I have two specific questions for the Minister. Will the Government commit to promoting the vision of the SDGs and to implement the agenda in this country in full? If so, how do they plan to do this? Secondly, how will the Government use the high-level summit to build support for an ambitious global climate change agreement in Paris in November and December? What link does the Minister see between the two summits?
We all listen more to those who practise what they preach. The Government’s rhetoric on climate change in the manifesto for the election was strong, but their record on climate change since the election is becoming a cause of concern to many, myself included. The independent Committee on Climate Change has already raised the issue of a gap between the policies already in place and the policies needed to meet the climate change that the Government support.
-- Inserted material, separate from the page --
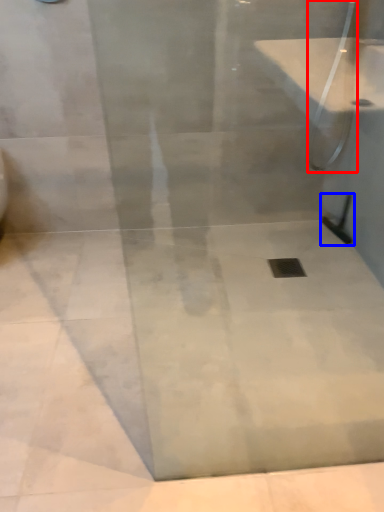
Question: Which object appears closest to the camera in this image, shower (highlighted by a red box) or shower (highlighted by a blue box)?

Choices:
 (A) shower
 (B) shower

Answer: (A)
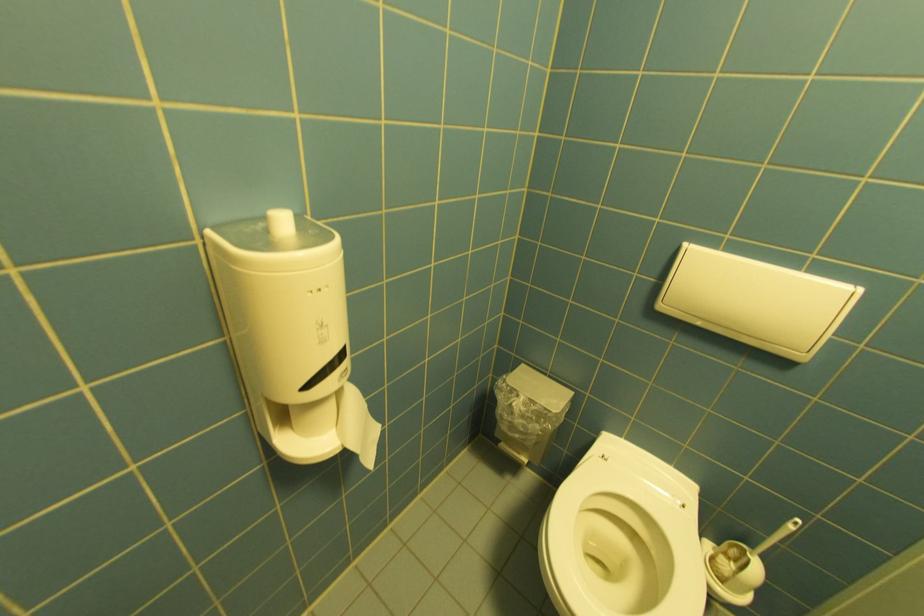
Many were therefore expecting after the election a series of positive policy announcements to close this gap and prepare the way for next week’s summit and for Paris. Instead, the gap seems to be widening; the Government have cut subsidies for solar and wind power and have privatised the Green Investment Bank, are getting rid of the Green Deal, have lifted the ban on certain harmful chemicals and have introduced a tax on electric cars. Can the Minister confirm that the Government will continue to hold to their commitments and support the positive and transformative vision of the sustainable development goals with consistent, prompt and long-term action, especially on climate change?